» Records
————
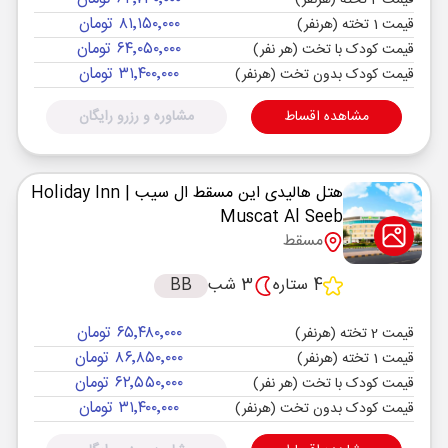
قیمت 2 تخته (هرنفر)
۸۱٬۱۵۰٬۰۰۰ تومان
قیمت 1 تخته (هرنفر)
۶۴٬۰۵۰٬۰۰۰ تومان
قیمت کودک با تخت (هر نفر)
۳۱٬۴۰۰٬۰۰۰ تومان
قیمت کودک بدون تخت (هرنفر)
مشاهده اقساط
مشاوره و رزرو رایگان
هتل هالیدی این مسقط ال سیب
| Holiday Inn
Muscat Al Seeb
مسقط
4 ستاره
3 شب
BB
۶۵٬۴۸۰٬۰۰۰ تومان
قیمت 2 تخته (هرنفر)
۸۶٬۸۵۰٬۰۰۰ تومان
قیمت 1 تخته (هرنفر)
۶۲٬۵۵۰٬۰۰۰ تومان
قیمت کودک با تخت (هر نفر)
۳۱٬۴۰۰٬۰۰۰ تومان
قیمت کودک بدون تخت (هرنفر)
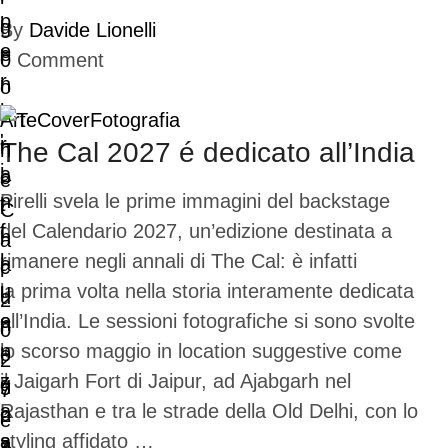
By
Davide Lionelli
0
Comment
Arte
Cover
Fotografia
The Cal 2027 é dedicato all’India
Pirelli svela le prime immagini del backstage
del Calendario 2027, un’edizione destinata a
rimanere negli annali di The Cal: è infatti
la prima volta nella storia interamente dedicata
all’India. Le sessioni fotografiche si sono svolte
lo scorso maggio in location suggestive come
il Jaigarh Fort di Jaipur, ad Ajabgarh nel
Rajasthan e tra le strade della Old Delhi, con lo
styling affidato …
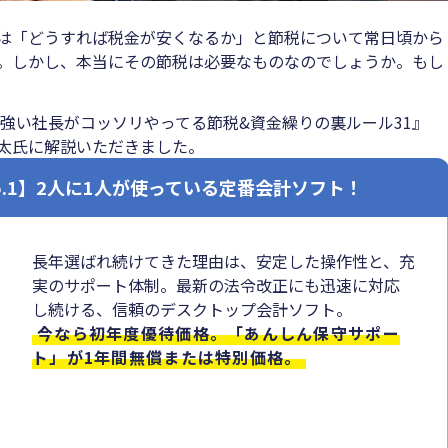
は「どうすれば税金が安くなるか」と節税について常日頃から
。しかし、本当にその節税は必要なものなのでしょうか。もし
強い社長がコッソリやってる節税&資金繰りの裏ルール31』
太氏に解説いただきました。
o.1】2人に1人が使っている定番会計ソフト！
長年選ばれ続けてきた理由は、安定した操作性と、充
実のサポート体制。最新の法令改正にも迅速に対応
し続ける、信頼のデスクトップ会計ソフト。
今なら初年度優待価格。「あんしん保守サポー
ト」が1年間無償または特別価格。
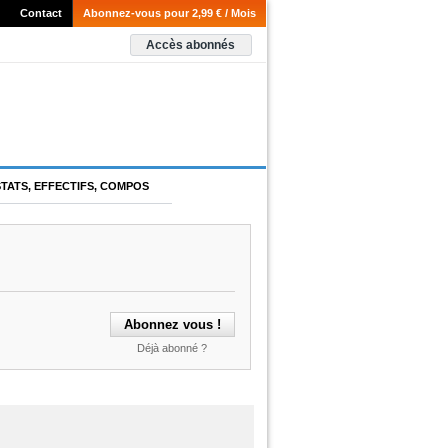
Contact
Abonnez-vous pour 2,99 € / Mois
Accès abonnés
STATS, EFFECTIFS, COMPOS
Déjà abonné ?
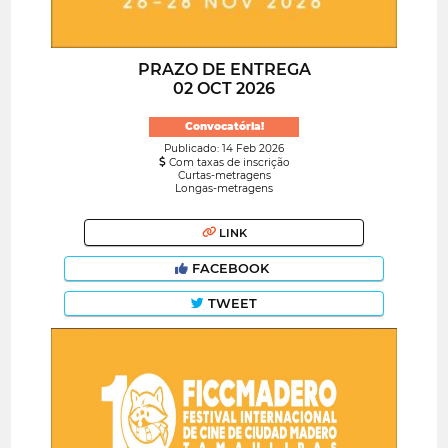
PRAZO DE ENTREGA
02 OCT 2026
Convocatória!
Publicado: 14 Feb 2026
Com taxas de inscrição
Curtas-metragens
Longas-metragens
LINK
FACEBOOK
TWEET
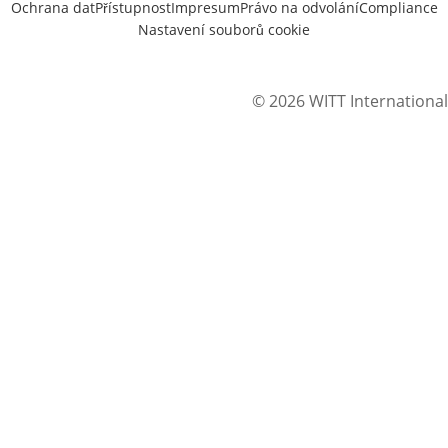
Ochrana dat
Přístupnost
Impresum
Právo na odvolání
Compliance
Nastavení souborů cookie
© 2026 WITT International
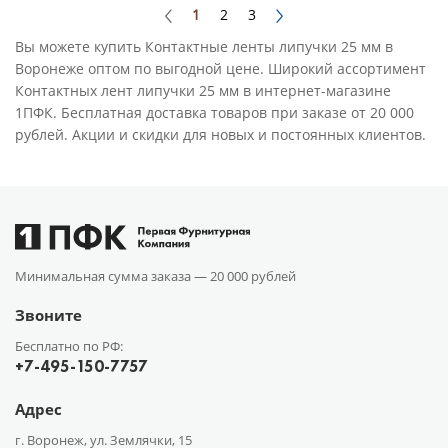
1
2
3
Вы можете купить Контактные ленты липучки 25 мм в
Воронеже оптом по выгодной цене. Широкий ассортимент
Контактных лент липучки 25 мм в интернет-магазине
1ПФК. Бесплатная доставка товаров при заказе от 20 000
рублей. Акции и скидки для новых и постоянных клиентов.
Минимальная сумма заказа —
20 000 рублей
Звоните
Бесплатно по РФ:
+7-495-150-7757
Адрес
г. Воронеж, ул. Землячки, 15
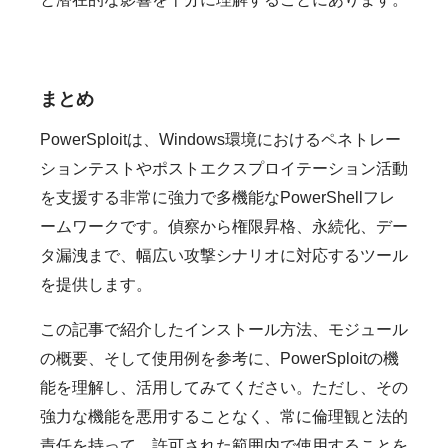
まとめ
PowerSploitは、Windows環境におけるペネトレー
ションテストやポストエクスプロイテーション活動
を支援する非常に強力で多機能なPowerShellフレ
ームワークです。偵察から権限昇格、永続化、デー
タ漏洩まで、幅広い攻撃シナリオに対応するツール
を提供します。
この記事で紹介したインストール方法、モジュール
の概要、そして使用例を参考に、PowerSploitの機
能を理解し、活用してみてください。ただし、その
強力な機能を悪用することなく、常に倫理観と法的
責任を持って、許可された範囲内で使用することを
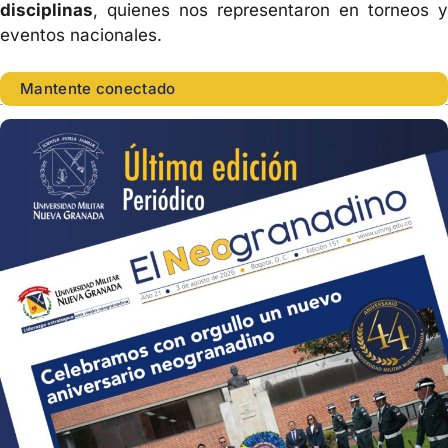
disciplinas
, quienes nos representaron en torneos y
eventos nacionales.
Mantente conectado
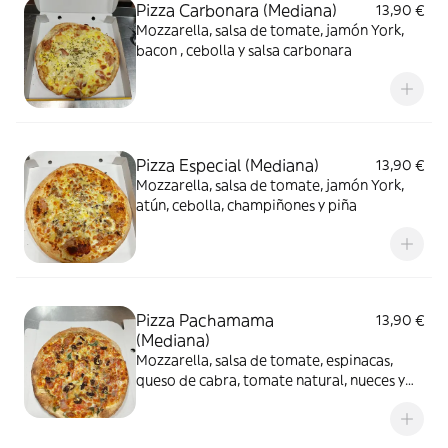
Pizza Carbonara (Mediana)
13,90 €
Mozzarella, salsa de tomate, jamón York,
bacon , cebolla y salsa carbonara
Pizza Especial (Mediana)
13,90 €
Mozzarella, salsa de tomate, jamón York,
atún, cebolla, champiñones y piña
Pizza Pachamama
13,90 €
(Mediana)
Mozzarella, salsa de tomate, espinacas,
queso de cabra, tomate natural, nueces y
miel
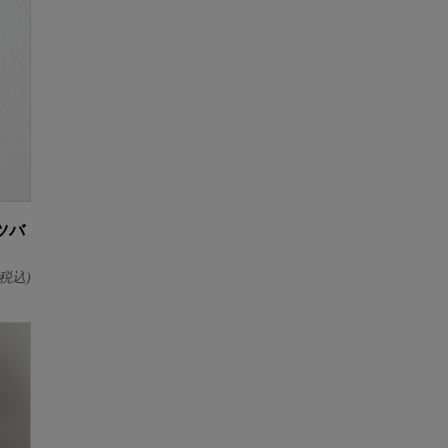
ツバ
税込)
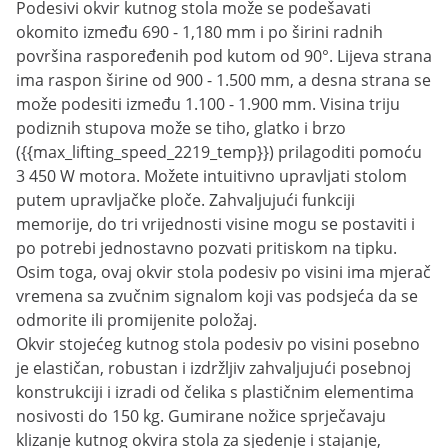
Podesivi okvir kutnog stola može se podešavati
okomito između 690 - 1,180 mm i po širini radnih
površina raspoređenih pod kutom od 90°. Lijeva strana
ima raspon širine od 900 - 1.500 mm, a desna strana se
može podesiti između 1.100 - 1.900 mm. Visina triju
podiznih stupova može se tiho, glatko i brzo
({{max_lifting_speed_2219_temp}}) prilagoditi pomoću
3 450 W motora. Možete intuitivno upravljati stolom
putem upravljačke ploče. Zahvaljujući funkciji
memorije, do tri vrijednosti visine mogu se postaviti i
po potrebi jednostavno pozvati pritiskom na tipku.
Osim toga, ovaj okvir stola podesiv po visini ima mjerač
vremena sa zvučnim signalom koji vas podsjeća da se
odmorite ili promijenite položaj.
Okvir stojećeg kutnog stola podesiv po visini posebno
je elastičan, robustan i izdržljiv zahvaljujući posebnoj
konstrukciji i izradi od čelika s plastičnim elementima
nosivosti do 150 kg. Gumirane nožice sprječavaju
klizanje kutnog okvira stola za sjedenje i stajanje,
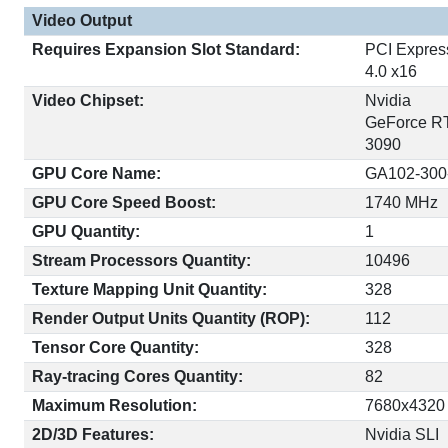
Video Output
Requires Expansion Slot Standard:
PCI Expres
4.0 x16
Video Chipset:
Nvidia
GeForce R
3090
GPU Core Name:
GA102-300
GPU Core Speed Boost:
1740 MHz
GPU Quantity:
1
Stream Processors Quantity:
10496
Texture Mapping Unit Quantity:
328
Render Output Units Quantity (ROP):
112
Tensor Core Quantity:
328
Ray-tracing Cores Quantity:
82
Maximum Resolution:
7680x4320
2D/3D Features:
Nvidia SLI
————
» Problem to solve
Please work out the number of lines in the listing that hold "između". Nothing besides the number is wanted.

» Answer below
2